Interest Expense, net
Net interest expense in the second quarter of 2024 increased $14.3 million to $41.7 million compared to the second quarter of 2023. Interest expense increased $5.2 million to $62.7 million due primarily to higher outstanding debt, and interest income decreased by $9.1 million due primarily to lower average cash and short-term investment balances.
Income Taxes
Our effective tax rate for the three months ended June 30, 2024 decreased slightly period-over-period to 26.4% from 27.0%.
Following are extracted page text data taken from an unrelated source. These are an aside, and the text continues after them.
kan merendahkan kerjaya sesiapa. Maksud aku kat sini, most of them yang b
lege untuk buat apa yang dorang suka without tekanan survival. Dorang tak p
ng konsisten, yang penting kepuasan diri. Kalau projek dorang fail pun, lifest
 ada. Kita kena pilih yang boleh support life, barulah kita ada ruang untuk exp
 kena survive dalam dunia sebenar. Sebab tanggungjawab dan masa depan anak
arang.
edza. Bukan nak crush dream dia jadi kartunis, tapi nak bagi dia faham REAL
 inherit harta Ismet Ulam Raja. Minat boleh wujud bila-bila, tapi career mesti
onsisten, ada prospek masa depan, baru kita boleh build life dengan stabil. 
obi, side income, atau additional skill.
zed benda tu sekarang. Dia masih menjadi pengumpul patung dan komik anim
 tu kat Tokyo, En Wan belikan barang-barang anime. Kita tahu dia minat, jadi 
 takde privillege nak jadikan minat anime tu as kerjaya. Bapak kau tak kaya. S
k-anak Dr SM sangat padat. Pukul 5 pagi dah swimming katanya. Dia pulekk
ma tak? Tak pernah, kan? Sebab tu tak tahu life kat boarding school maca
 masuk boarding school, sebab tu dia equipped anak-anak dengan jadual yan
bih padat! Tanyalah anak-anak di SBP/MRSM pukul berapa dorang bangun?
Net Income – Omnicom Group Inc. and Diluted Net Income per Share
Net income – Omnicom Group Inc. for the second quarter of 2024 decreased $38.2 million, or 10.4%, to $328.1 million compared to the second quarter of 2023. Diluted shares outstanding for the second quarter of 2024 decreased 1.5% to 198.5 million from 201.6 million as a result of net share repurchases. Diluted net income per share of $1.65 decreased $0.17, or 9.3%, from $1.82. Non-GAAP Adjusted Net Income per Share – Diluted for the second quarter of 2024 increased $0.09, or 4.8%, to $1.95 from $1.86. Non-GAAP Adjusted Net Income per Share – Diluted in the second quarter of 2024 excluded $15.9 million of amortization of acquired and internally developed strategic platform assets and $42.9 million of repositioning costs primarily related to severance. Non-GAAP Adjusted Net Income per Share – Diluted in the second quarter of 2023 excluded $10.9 million of amortization of acquired and internally developed strategic platform assets and real estate and other repositioning costs of $54.5 million, partially offset by $55.9 million related to the gain on disposition of a subsidiary. We present Non-GAAP Adjusted Net Income per Share – Diluted to allow for comparability with the prior year period.
EBITA
EBITA decreased $33.6 million, or 5.9%, to $531.8 million in the second quarter of 2024 compared to the second quarter of 2023, and the related margin decreased to 13.8% from 15.7%. EBITA excluded amortization of acquired and internally developed strategic platform assets of $21.5 million and $14.7 million in the second quarter of 2024 and 2023, respectively. Adjusted EBITA increased $30.7 million, or 5.5%, to $589.6 million in the second quarter of 2024 compared to the second quarter of 2023, and the related margin decreased to 15.3% from 15.5%. Adjusted EBITA in the second quarter of 2024 excluded $57.8 million of repositioning costs primarily related to severance. Adjusted EBITA in the second quarter of 2023 excluded $78.8 million related to the gain on disposition of a subsidiary, partially offset by real estate and other repositioning costs of $72.3 million.
Risks and Uncertainties
Current global economic challenges, including geopolitical events, international hostilities, acts of terrorism, public health crises, high and sustained inflation in countries that comprise our major markets, high interest rates, and labor and supply chain issues could cause economic uncertainty and volatility. The impact of these issues on our business will vary by geographic market and discipline. We monitor economic conditions closely, as well as client revenue levels and other factors. In response to reductions in revenue, we can take actions to align our cost structure with changes in client demand and manage our working capital. However, there can be no assurance as to the effectiveness of our efforts to mitigate any impact of the current and future adverse economic conditions, reductions in client revenue, changes in client creditworthiness, and other developments.